- Domande di studio -
- a) Rispondi alle domande sull'articolo su Gaetano, ciascuna su una riga:
(i) Contro quale squadra Gaetano ha offerto la super prestazione?
(ii) Chi ha creduto nel nuovo ruolo di Gaetano?
(iii) Quali attaccanti hanno segnato nella serata di lunedì scorso?
- b) Elenca tutte le persone nominate nell'articolo su Gaetano.
- c) Prosegui l'articolo su Gaetano a partire dall'ultima frase riportata.

- Testo di studio -
>>>>>

Cagliari, Gaetano regista è una scommessa vinta: ecco il playmaker del futuro
La metamorfosi è compiuta. Dopo la super prestazione contro l’Atalanta, Gaetano può essere considerato il playmaker del Cagliari del futuro. Deciso nel tackle e ispirato, pronto a verticalizzare il gioco ma anche a fare le diagonali difensive (in un’occasione si è impegnato in uno contro uno nei pressi della bandierina), l’ex trequartista è uscito dal guscio e ha mostrato il suo lato migliore: uno splendido centrocampista a suo agio nel centro del gioco in ogni fase della partita. Pisacane ha creduto nel suo nuovo ruolo, altrettanto ha fatto questo napoletano atipico, di parole misurate, di comportamenti senza ostentazioni. Nella trionfale serata di lunedì scorso, Gaetano si è preso il Cagliari, risultando il migliore in campo, persino più dei due attaccanti, Mendy e Borrelli, che con i loro gol hanno praticamente dato la salvezza al Cagliari.

<<<<<

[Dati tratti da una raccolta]

>>>>>

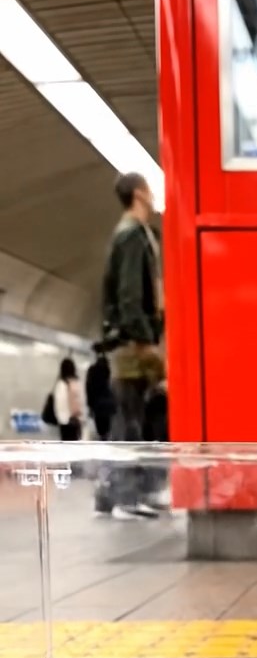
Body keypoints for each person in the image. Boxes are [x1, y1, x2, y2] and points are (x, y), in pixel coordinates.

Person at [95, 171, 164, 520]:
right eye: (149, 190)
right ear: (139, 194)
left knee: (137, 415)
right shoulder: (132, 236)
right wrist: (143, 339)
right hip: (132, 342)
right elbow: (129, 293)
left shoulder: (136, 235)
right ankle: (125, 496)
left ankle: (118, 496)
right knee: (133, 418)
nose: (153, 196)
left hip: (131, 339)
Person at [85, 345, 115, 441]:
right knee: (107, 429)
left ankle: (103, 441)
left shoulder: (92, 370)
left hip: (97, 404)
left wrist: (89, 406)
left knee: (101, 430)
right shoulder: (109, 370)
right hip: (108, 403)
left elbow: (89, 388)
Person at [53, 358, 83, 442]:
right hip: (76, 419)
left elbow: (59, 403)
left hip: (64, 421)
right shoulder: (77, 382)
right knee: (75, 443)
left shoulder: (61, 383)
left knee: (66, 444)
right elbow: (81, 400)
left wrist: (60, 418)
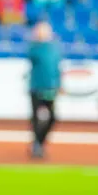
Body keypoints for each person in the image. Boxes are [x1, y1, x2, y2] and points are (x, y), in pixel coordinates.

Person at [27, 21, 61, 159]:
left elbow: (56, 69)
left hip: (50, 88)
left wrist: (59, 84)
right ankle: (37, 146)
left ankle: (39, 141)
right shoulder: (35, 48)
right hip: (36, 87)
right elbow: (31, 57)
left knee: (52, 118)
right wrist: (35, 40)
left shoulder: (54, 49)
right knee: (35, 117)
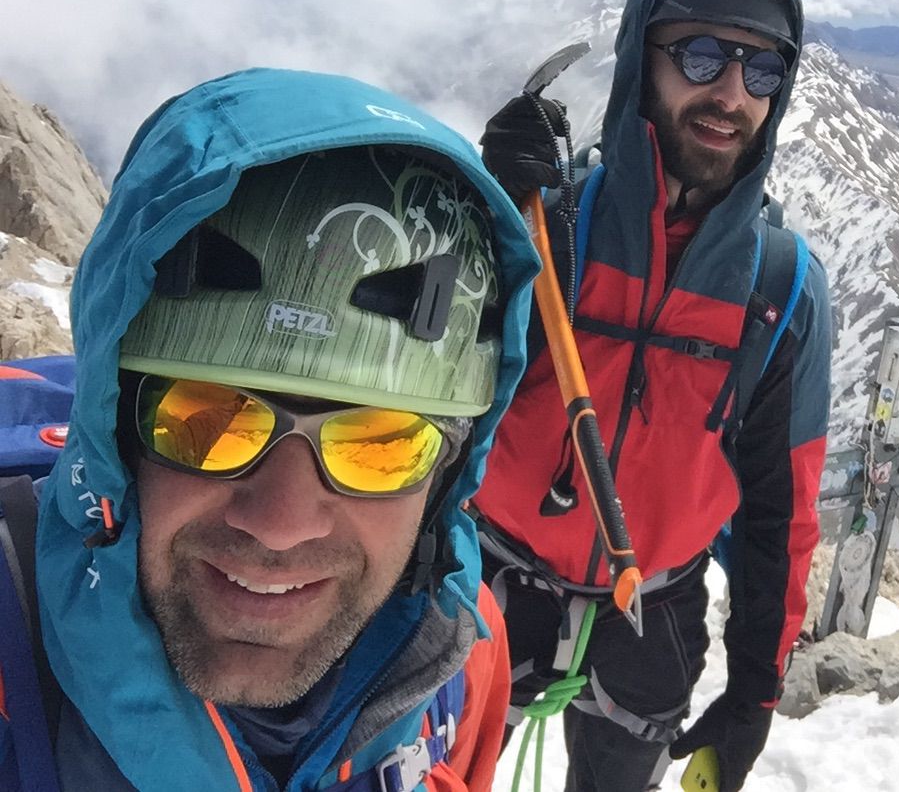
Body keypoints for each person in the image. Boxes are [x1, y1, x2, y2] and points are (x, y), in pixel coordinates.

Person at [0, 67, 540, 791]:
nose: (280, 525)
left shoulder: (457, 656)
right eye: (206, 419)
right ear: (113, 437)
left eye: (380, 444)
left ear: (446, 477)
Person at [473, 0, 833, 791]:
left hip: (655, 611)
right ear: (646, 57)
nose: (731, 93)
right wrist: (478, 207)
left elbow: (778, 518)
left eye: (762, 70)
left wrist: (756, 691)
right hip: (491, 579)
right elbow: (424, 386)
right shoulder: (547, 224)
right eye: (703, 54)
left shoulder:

<<<<<

- Risposte attese -
- a)
(i) Contro l'Atalanta.
(ii) Pisacane.
(iii) Mendy e Borrelli.

- b) Gaetano, Pisacane, Mendy, Borrelli

- c)
"Ancora non possiamo stare tranquilli"
Come nel suo stile, a fine partita, Gianluca ha argomentato con pacatezza, pur senza nascondere la gioia per una giornata magica, per sé e la squadra. «E’ stata una vittoria super importante, non è la prima volta che battiamo una grande squadra. Ancora non possiamo stare tranquilli e già dalla prossima daremo tutto per portare altri punti a casa». La prossima sarà domenica all’ora di pranzo, sul campo del Bologna, squadra insidiosa che all’andata inflisse una severa lezione ai rossoblù, più sul piano del gioco che del punteggio, un 2-0 firmato da Holm e Orsolini. «Quella con l’Atalanta è stata una grande vittoria ma la salvezza aritmetica ancora non c’è. Quindi, dobbiamo continuare a lavorare per conquistare un’altra vittoria a Bologna».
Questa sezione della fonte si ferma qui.